Comme par hasard, le soleil a percé les nuages pour nous narguer à l’instant où on prenait la direction du Sud. Mais ça aurait pu être pire, s’est empressé de nous rappeler Jake en tapotant le volant.
— On n’a pas vu l’ombre d’une panne. Qu’est-ce que j’avais dit ? Elle avait juste besoin de se décrasser ! Je parie qu’elle va plus nous causer de souci. J’avais raison, oui ou non ?
À peine a-t-il prononcé ces mots qu’une drôle d’odeur envahit l’intérieur de l’automobile.
— Bon sang, qu’est-ce qui se passe ? Bash… ça sent pas le cramé ?
Les narines du paternel palpitent. Pour sentir, c’est sûr que ça sent – ça pue même. Le caoutchouc brûlé, l’huile de moteur bouillante ou le liquide de frein qui grésille.
— Qu’est-ce que t’avais besoin de dire un truc pareil, Jake ? Tu sais pas que ça porte malheur de dire qu’une voiture roule bien ?
Il écarquille les yeux. Il mâchonne son cigare rageusement. Son nez se plisse en un crochet repoussant.
— Et si tu fermais ta gueule !
Il n’est pas d’humeur à se faire taper sur les doigts.
Des flammes orange s’échappent des contours du capot, noircissant la peinture crème. Des panaches de fumée noire tourbillonnent vers le ciel. C’est dans ces moments-là qu’on donnerait n’importe quoi pour être un gosse de riche. Parce que dans ce cas, une panne de voiture, on s’en fout…
Mais Jake Zajack est totalement impuissant. Le volant ne répond plus. Il lui faut toute sa force pour guider le navire en perdition sur le bas-côté, avant que le tracteur qui nous suit nous écrabouillé.
— VITE, TOUT LE MONDE DEHORS !
On ouvre les portières fiévreusement. La Biscayne est sur le point d’exploser.
Au bord de la route, parmi les mauvaises herbes, on regarde les flèches de feu rouges et orange fuser vers les nuages. Bash se met à braire. Un bûcher consume notre précieux argent sous ses yeux.
Les automobilistes ralentissent et nous dévisagent, bouche bée, mais pas un ne s’arrêterait pour nous aider. Rien ne divertit autant les gens que le malheur des autres. Pauvres cons.

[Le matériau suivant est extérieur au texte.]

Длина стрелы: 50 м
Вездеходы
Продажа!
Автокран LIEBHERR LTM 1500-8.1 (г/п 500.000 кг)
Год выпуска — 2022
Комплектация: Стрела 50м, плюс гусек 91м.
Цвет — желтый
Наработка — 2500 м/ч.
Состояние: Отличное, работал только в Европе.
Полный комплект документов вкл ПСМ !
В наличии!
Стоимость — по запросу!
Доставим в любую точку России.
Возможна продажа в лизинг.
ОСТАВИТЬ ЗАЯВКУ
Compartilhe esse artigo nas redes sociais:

Je tire la langue à ces enculés. À l’instant où le capot explose, j’entends le hurlement d’une sirène. Les débris de la voiture pleuvent autour de nous, tintant et résonnant. Pour finir, il y a comme un rot et un pet. Ces bruits incongrus me font rire.
— Parce que ça t’amuse, espèce de propre à rien ? Tu rigoleras moins, quand tu devras gagner chaque dollar ! Quand tu devras te casser le cul tous les jours, comme moi ! PETIT MERDEUX, MAUVAISE GRAINE ! JE VAIS T’EN FOURNIR DES MOTIFS POUR RIGOLER !

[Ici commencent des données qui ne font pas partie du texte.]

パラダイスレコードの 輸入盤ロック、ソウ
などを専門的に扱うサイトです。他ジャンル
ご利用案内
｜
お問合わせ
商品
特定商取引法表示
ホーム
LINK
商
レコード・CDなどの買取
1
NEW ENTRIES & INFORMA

La poitrine bombée, le paternel charge et m’attrape pour me filer une trempe. Un policier surgit de nulle part, mais il attend sans rien dire, tandis que je reçois mon dû.
Deux mille neuf cent quatre-vingt-cinq dollars et soixante-seize cents partis en fumée…
Il n’y a pas de quoi rire, je dois bien le reconnaître.